Out of all the states landlords have found to be the most conducive to investing efforts, none may be more apparent than Texas. As it turns out, Texas offers a wide variety of landlord advantages, but the single most important reason has to do with the state’s inclination to take lease violations very seriously. Due largely to Texas’ propensity to favor landlords in lease violations, it’s fairly easy to see why rental property owners are enamored with the prospect of buying assets in the Lone Star State.

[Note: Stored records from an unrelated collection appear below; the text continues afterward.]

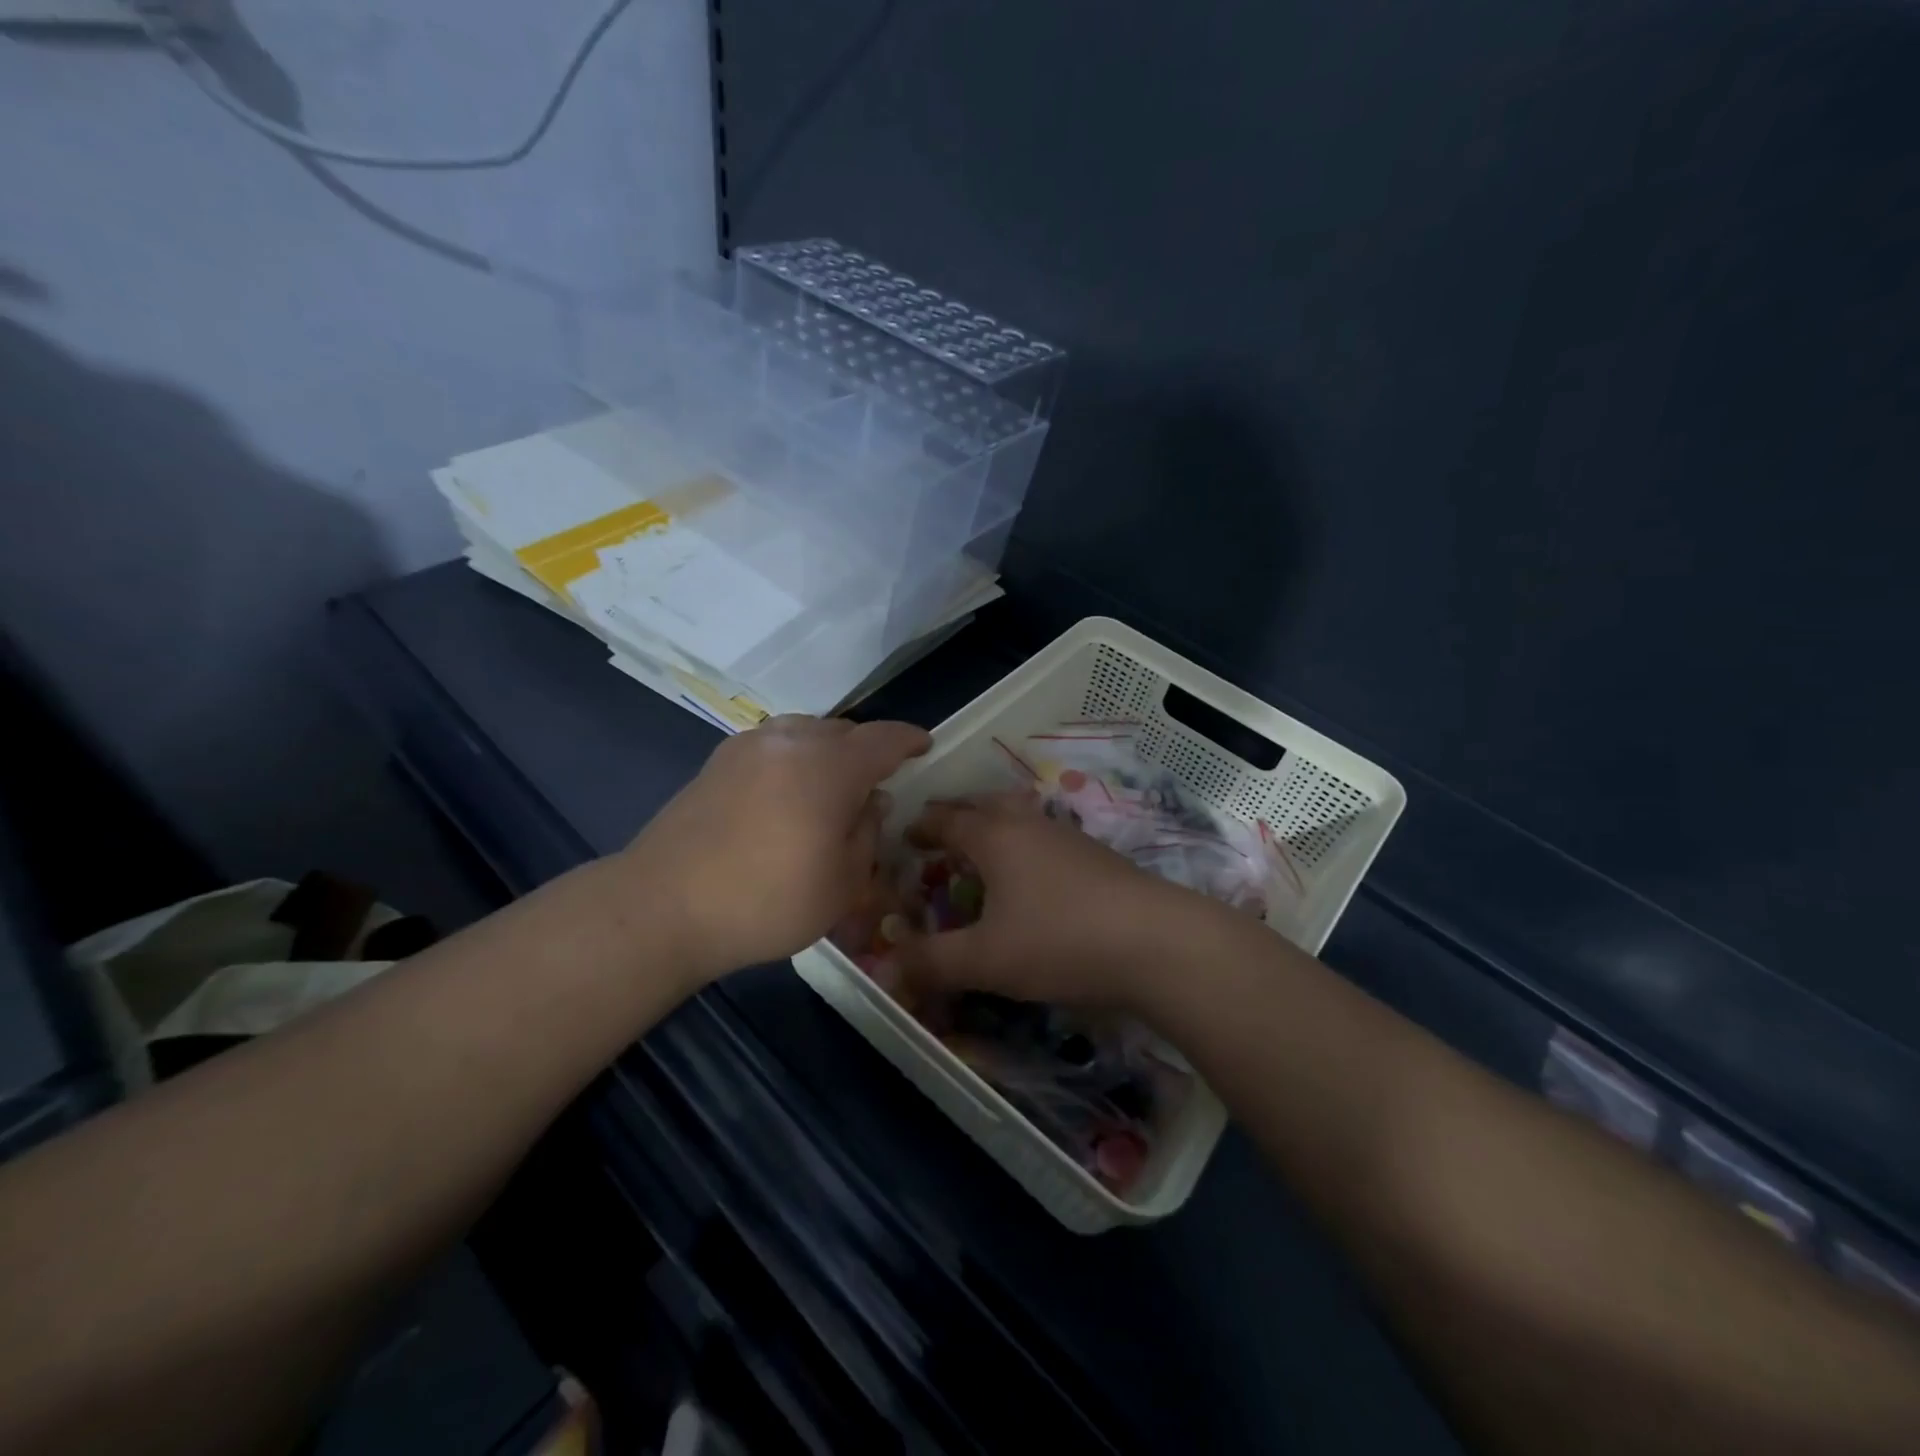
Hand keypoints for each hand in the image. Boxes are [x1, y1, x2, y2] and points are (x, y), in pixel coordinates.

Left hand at [626, 715, 929, 978]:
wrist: (664, 906)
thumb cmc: (766, 902)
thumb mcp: (842, 884)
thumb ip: (868, 834)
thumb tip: (871, 802)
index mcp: (830, 766)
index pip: (883, 739)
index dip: (909, 740)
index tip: (924, 746)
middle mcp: (791, 741)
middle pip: (843, 731)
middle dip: (866, 750)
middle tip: (874, 783)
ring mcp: (749, 746)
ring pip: (805, 732)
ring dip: (827, 751)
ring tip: (830, 786)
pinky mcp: (718, 760)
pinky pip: (773, 744)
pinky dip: (793, 757)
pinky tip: (787, 792)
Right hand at [891, 791, 1218, 1009]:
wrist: (1155, 942)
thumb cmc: (1059, 941)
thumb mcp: (986, 959)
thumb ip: (932, 961)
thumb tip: (886, 967)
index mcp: (994, 837)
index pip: (947, 820)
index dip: (922, 826)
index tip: (905, 833)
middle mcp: (1028, 824)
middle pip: (984, 804)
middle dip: (957, 814)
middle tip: (938, 832)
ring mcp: (1066, 835)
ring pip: (1018, 816)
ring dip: (992, 824)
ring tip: (981, 849)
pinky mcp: (1095, 854)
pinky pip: (1043, 835)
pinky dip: (1022, 843)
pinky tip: (1030, 874)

In fact, the whole of Texas tends to place an emphasis on the preservation of landlords’ rights in the event lease conditions are broken. Few places, for that matter, facilitate easier relief, compensation or repossession of the rental unit if the lease terms are violated. That means landlords with well-crafted lease agreements can enjoy more “peace of mind” than their counterparts in just about every other state. If that wasn’t enough, Texas boasts several affordable markets where demand is increasing and rental asking prices are still incredibly attractive.

Indiana

One of the most landlord-friendly attributes about Indiana is the state’s price-to-rent ratio. With a median home value of $145,300, which is well below the national average, the median rent in Indiana is about $1,100. It is worth noting, however, that the profit potential isn’t the only reason landlords find Indiana to be such a great place to own a rental property. In addition to attractive rental rates, the rules that govern security deposits lean heavily in favor of landlords. Laws in the state of Indiana allow landlords to retain security deposits for 45 days. As a result, landlords may take an appropriate amount of time to determine whether or not they need to use the deposit on any damages caused by tenants. Other states don’t give the landlord enough time to evaluate the property, potentially leading to them giving back the deposit when at least some of it should have been kept.

Colorado

Colorado is unique in that it is one of the few states where local law enforcement takes the side of the landlord. Whereas many states protect the rights of the tenants at the expense of the landlord, Colorado does the opposite. As a result, the process of evicting a tenant for unpaid rent is made simpler. Any demand for compliance notices initiated by the landlord are limited to 72 hours. At that time, tenants are given two options: pay their landlords or leave the property. After the demand for compliance expires, tenants are given a mere 48 hours to get out of the home. Other states, however, may allow the eviction process to drag on for far too long, effectively ruining any profit potential for the owner.

Summary

While great rental markets exist in every state, there’s no doubt that some states reward investors who choose to set up shop in certain locations. Make no mistake (about it), certain states are simply better to invest in than others. Landlord-friendly states, for example, tend to place the rights of homeowners ahead of their tenants, which bodes incredibly well for any rental property portfolio. Combined with great cash flow, there’s no reason a landlord-friendly state couldn’t simultaneously put an asset over the top while mitigating risk. Therefore, pay special considerations to the rules in regulations in your particular state.